## Brief 1
Does each of these statements agree with the passage on Able Danger? (a) The Commission's official timeline on Atta begins on June 3, 2000. (b) INS recorded five entries for Atta in Newark. (c) Phillpott says his team identified Atta in the US in January or February 2000. Answer yes or no for each, and quote the words from the passage that decide it.
## Brief 2
Write the next part of the passage on Able Danger, picking up right after its final sentence.
━━━ Excerpted text ━━━
Date: 26 Aug 2005 02:06:57 PM
Object: What a mess BJ Clinton left America in

Able Danger: The Strange Spanish Interlude
The 9/11 Commission claimed to have discounted the testimony of Captain
Scott Phillpott in July 2004 on Able Danger specifically because of his
assertion about when his team identified Mohammed Atta as a potential
al-Qaeda terrorist in the United States. The official timeline for the
Commission on Atta starts on June 3, 2000, when INS records the first of
only three entries for Atta in Newark, New Jersey. Captain Phillpott insists
that his team ID'd Atta in the US in January or February 2000, months
earlier.
━━━ Records ━━━
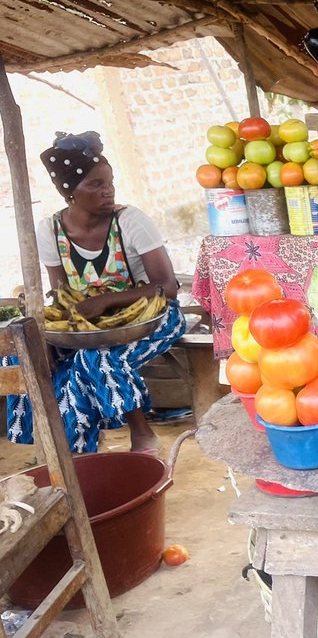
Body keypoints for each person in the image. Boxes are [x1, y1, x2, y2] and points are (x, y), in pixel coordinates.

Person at [3, 131, 185, 454]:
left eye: (110, 182)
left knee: (95, 359)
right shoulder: (51, 231)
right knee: (22, 352)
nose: (108, 190)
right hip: (90, 327)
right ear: (70, 193)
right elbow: (61, 294)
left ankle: (141, 433)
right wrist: (50, 335)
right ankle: (66, 444)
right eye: (96, 185)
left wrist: (106, 301)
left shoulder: (130, 221)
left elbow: (167, 288)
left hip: (153, 317)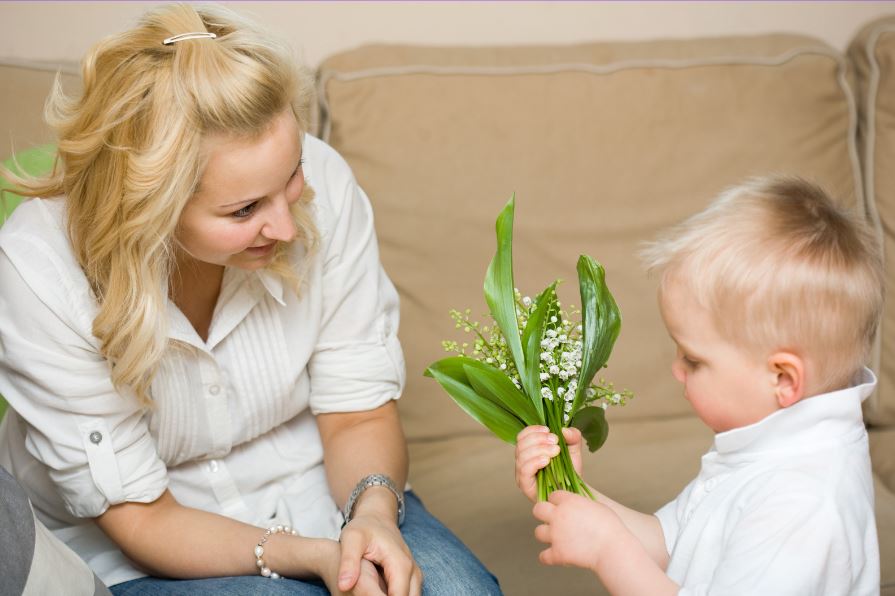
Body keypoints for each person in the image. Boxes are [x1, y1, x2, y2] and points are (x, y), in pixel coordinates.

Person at [0, 4, 501, 595]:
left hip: (326, 495)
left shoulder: (328, 184)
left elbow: (358, 416)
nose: (288, 229)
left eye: (291, 177)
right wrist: (308, 558)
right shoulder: (38, 267)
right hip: (139, 544)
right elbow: (141, 516)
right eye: (243, 211)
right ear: (148, 206)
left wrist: (369, 517)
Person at [514, 176, 883, 595]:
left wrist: (608, 550)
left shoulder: (801, 503)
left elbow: (635, 555)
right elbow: (671, 544)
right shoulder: (766, 449)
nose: (676, 370)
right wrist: (571, 491)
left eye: (693, 358)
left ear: (782, 379)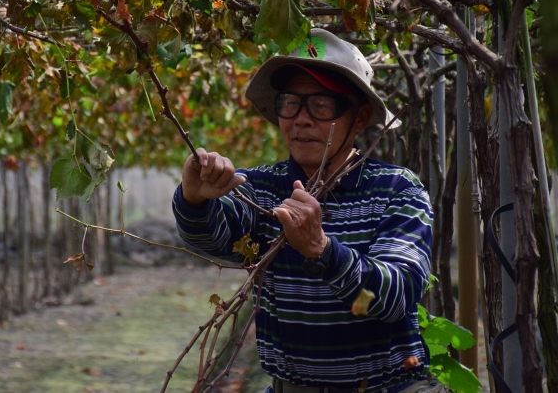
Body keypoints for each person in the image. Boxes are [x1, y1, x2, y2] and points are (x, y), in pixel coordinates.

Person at [172, 29, 434, 393]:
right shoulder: (260, 189)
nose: (302, 119)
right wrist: (194, 199)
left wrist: (323, 251)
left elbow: (394, 297)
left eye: (322, 105)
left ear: (359, 118)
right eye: (290, 103)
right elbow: (210, 238)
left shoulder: (397, 190)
━━━
## Answer space 1
(a) Yes: "The official timeline for the Commission on Atta starts on June 3, 2000"
(b) No: "only three entries for Atta in Newark, New Jersey"
(c) Yes: "his team ID'd Atta in the US in January or February 2000"

## Answer space 2
I covered the timeline issues in my Daily Standard column and in my
follow-up post yesterday. I argued that the Commission's weak sourcing for
the Atta timeline, essentially based on nothing but INS records and the
testimony of two captured terrorists, reopens not only the question of when
Atta first established his cell here but the long-debated Czech intelligence
that has Atta meeting with the Iraqis in Prague. While we have information
that the Commission apparently did not -- that the Germans had captured
Iraqi spies working an extensive operation during the same time the AQ
plotters worked on the 9/11 attack in Germany -- their stated reasons for
discounting the Prague meeting and its critical Iraqi connection include
relying on Atta's supposed habit of traveling under his own name.
However, the trip to Spain that Atta undertook in July 2001 creates new
problems. Atta went to Spain twice, actually; when he met Ramzi Binalshibh
in January 2001 in Germany, he traveled through Madrid to get there. The
second time on July 7, Atta traveled to Zurich but stayed in Spain, as far
as anyone can tell.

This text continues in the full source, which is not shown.